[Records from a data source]
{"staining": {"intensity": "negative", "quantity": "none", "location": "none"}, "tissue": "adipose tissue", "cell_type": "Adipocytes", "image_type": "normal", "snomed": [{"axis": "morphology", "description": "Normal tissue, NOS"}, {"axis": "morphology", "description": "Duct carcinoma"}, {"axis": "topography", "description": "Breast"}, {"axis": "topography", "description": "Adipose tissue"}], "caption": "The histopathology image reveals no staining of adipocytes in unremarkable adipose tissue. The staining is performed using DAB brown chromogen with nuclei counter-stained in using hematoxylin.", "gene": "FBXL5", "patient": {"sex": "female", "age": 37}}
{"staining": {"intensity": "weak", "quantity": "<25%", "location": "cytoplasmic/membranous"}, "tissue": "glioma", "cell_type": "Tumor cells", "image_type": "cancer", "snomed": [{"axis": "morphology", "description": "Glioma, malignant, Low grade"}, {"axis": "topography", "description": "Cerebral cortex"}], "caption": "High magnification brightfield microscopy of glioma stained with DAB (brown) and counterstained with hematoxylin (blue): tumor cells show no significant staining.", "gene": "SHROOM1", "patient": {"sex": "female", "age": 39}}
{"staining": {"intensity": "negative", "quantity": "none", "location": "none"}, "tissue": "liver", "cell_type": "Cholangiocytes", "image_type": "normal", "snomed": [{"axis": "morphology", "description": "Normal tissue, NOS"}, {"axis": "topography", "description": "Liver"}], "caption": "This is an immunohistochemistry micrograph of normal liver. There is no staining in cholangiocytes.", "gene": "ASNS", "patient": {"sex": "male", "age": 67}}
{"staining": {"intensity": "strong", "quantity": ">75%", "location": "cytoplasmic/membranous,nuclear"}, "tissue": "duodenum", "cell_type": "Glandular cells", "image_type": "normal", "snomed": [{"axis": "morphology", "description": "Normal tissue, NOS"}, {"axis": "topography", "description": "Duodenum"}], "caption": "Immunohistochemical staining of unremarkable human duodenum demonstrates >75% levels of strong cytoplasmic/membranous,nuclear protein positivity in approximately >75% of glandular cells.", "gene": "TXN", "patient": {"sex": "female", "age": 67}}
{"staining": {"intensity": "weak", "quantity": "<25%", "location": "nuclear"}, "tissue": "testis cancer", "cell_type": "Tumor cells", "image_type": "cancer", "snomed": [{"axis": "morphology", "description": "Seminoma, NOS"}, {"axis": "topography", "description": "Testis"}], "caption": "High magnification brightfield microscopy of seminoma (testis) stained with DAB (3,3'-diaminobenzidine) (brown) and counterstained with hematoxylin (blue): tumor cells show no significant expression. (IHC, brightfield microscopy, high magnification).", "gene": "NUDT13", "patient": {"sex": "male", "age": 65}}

▶ **DIRECTIONS FOR THIS TASK**:
Starting at the line above that holds "microscopy of glioma" and ending at the line that holds "staining of unremarkable", transcribe each line exactly and include no other lines.

▶ **OUTPUT BELOW**:
{"staining": {"intensity": "weak", "quantity": "<25%", "location": "cytoplasmic/membranous"}, "tissue": "glioma", "cell_type": "Tumor cells", "image_type": "cancer", "snomed": [{"axis": "morphology", "description": "Glioma, malignant, Low grade"}, {"axis": "topography", "description": "Cerebral cortex"}], "caption": "High magnification brightfield microscopy of glioma stained with DAB (brown) and counterstained with hematoxylin (blue): tumor cells show no significant staining.", "gene": "SHROOM1", "patient": {"sex": "female", "age": 39}}
{"staining": {"intensity": "negative", "quantity": "none", "location": "none"}, "tissue": "liver", "cell_type": "Cholangiocytes", "image_type": "normal", "snomed": [{"axis": "morphology", "description": "Normal tissue, NOS"}, {"axis": "topography", "description": "Liver"}], "caption": "This is an immunohistochemistry micrograph of normal liver. There is no staining in cholangiocytes.", "gene": "ASNS", "patient": {"sex": "male", "age": 67}}
{"staining": {"intensity": "strong", "quantity": ">75%", "location": "cytoplasmic/membranous,nuclear"}, "tissue": "duodenum", "cell_type": "Glandular cells", "image_type": "normal", "snomed": [{"axis": "morphology", "description": "Normal tissue, NOS"}, {"axis": "topography", "description": "Duodenum"}], "caption": "Immunohistochemical staining of unremarkable human duodenum demonstrates >75% levels of strong cytoplasmic/membranous,nuclear protein positivity in approximately >75% of glandular cells.", "gene": "TXN", "patient": {"sex": "female", "age": 67}}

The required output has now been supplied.